▸ Data for review
* * * *
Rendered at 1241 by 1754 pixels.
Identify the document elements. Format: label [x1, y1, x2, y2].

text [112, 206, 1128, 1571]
* * * *
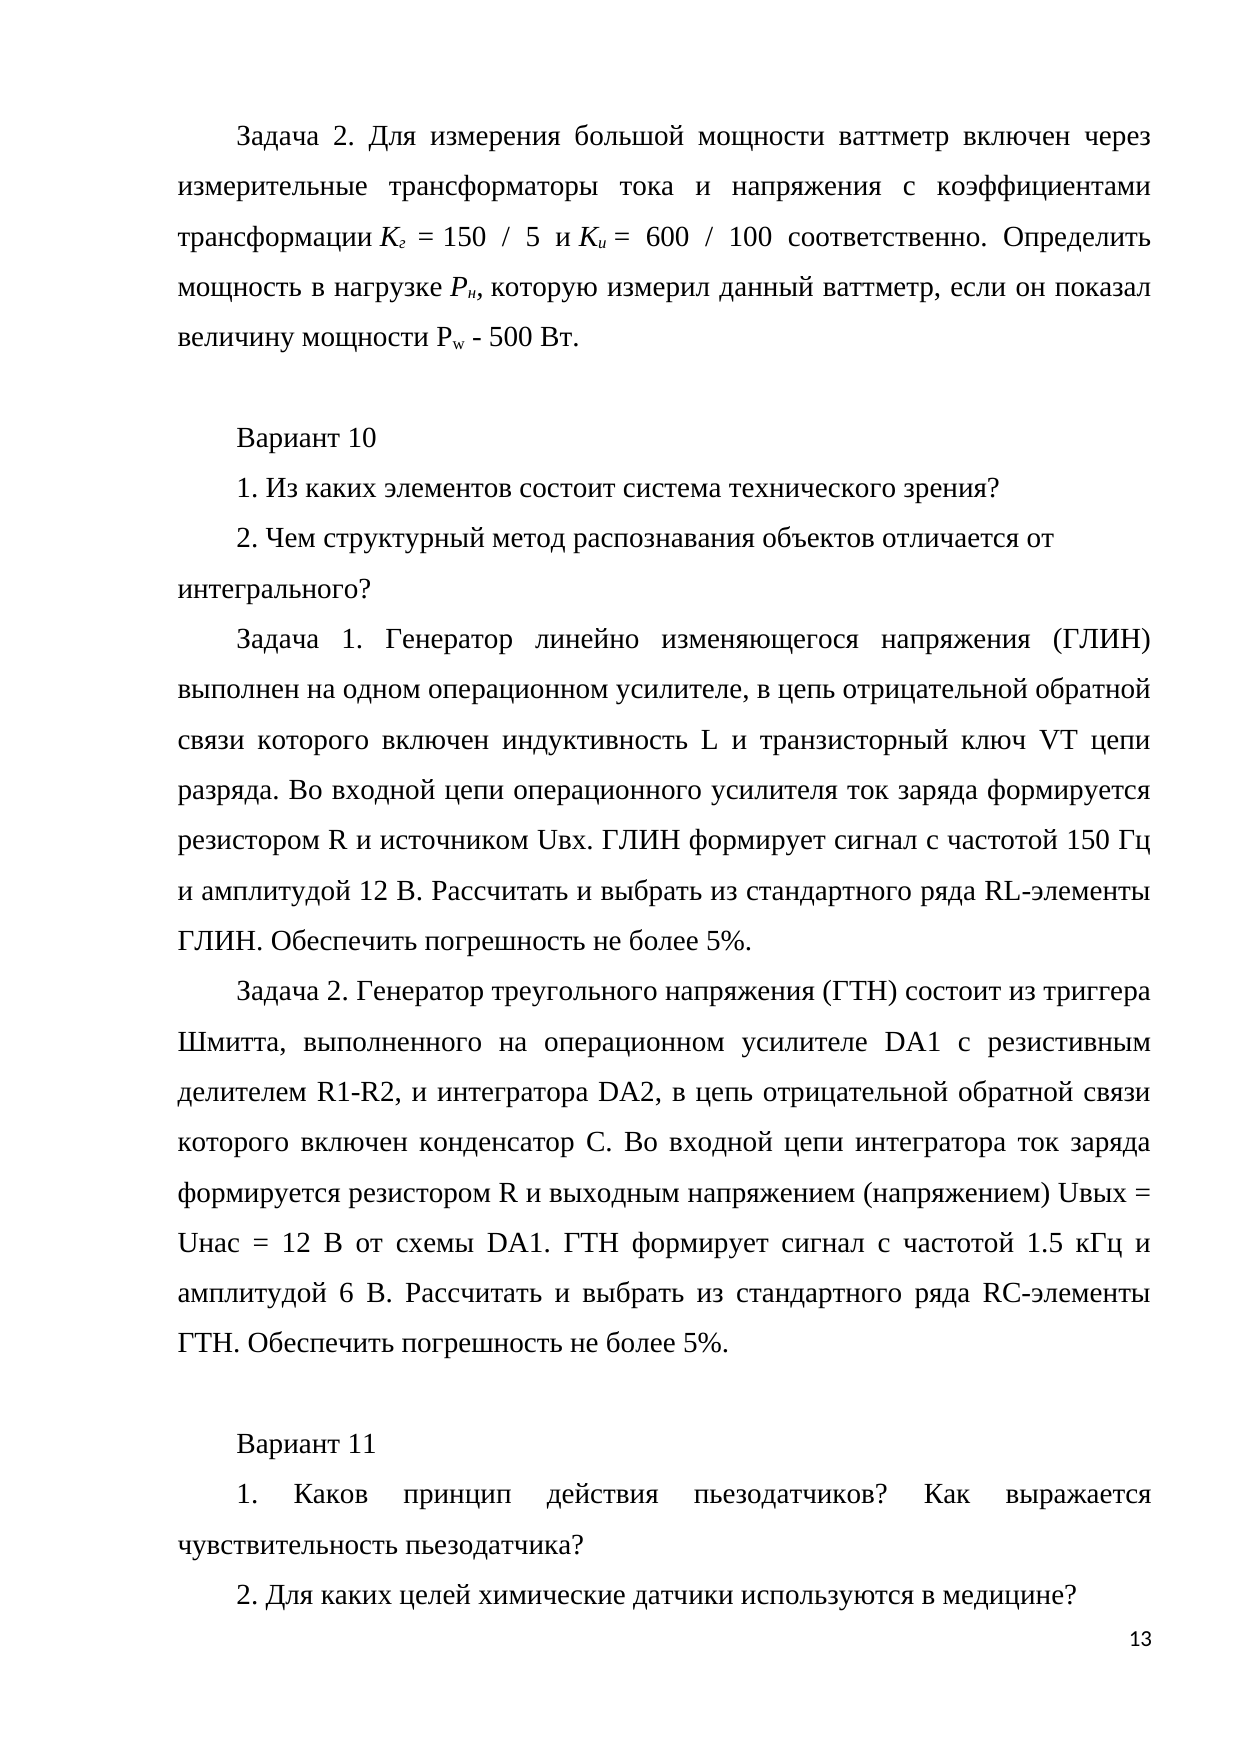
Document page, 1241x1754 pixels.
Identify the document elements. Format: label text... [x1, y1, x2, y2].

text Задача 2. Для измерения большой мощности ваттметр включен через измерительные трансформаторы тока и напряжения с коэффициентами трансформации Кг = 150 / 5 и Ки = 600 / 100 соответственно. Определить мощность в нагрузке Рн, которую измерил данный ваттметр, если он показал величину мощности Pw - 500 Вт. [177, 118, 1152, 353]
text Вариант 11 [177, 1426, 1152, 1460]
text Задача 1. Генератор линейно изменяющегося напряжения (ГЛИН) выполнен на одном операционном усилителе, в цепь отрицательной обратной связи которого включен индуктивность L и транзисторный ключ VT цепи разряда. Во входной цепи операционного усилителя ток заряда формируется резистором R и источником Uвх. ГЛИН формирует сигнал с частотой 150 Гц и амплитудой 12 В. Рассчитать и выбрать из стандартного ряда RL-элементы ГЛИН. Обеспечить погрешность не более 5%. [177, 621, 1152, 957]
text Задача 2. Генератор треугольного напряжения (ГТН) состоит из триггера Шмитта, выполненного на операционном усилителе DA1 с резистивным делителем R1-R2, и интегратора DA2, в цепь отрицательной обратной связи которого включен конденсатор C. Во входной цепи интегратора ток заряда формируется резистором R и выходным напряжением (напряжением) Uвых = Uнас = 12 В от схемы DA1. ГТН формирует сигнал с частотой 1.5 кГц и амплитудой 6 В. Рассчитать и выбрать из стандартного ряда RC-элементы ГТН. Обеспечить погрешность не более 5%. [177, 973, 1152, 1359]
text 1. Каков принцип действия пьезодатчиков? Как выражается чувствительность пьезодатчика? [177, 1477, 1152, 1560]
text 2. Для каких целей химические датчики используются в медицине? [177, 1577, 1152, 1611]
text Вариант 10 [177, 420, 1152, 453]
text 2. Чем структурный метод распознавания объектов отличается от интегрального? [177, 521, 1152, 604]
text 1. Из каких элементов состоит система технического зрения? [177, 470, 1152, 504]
* * * *
▸ Problem to solve
Which lines in the listing above hold the word "pixels"? Show each of them.

▸ Final answer
Rendered at 1241 by 1754 pixels.
Document page, 1241x1754 pixels.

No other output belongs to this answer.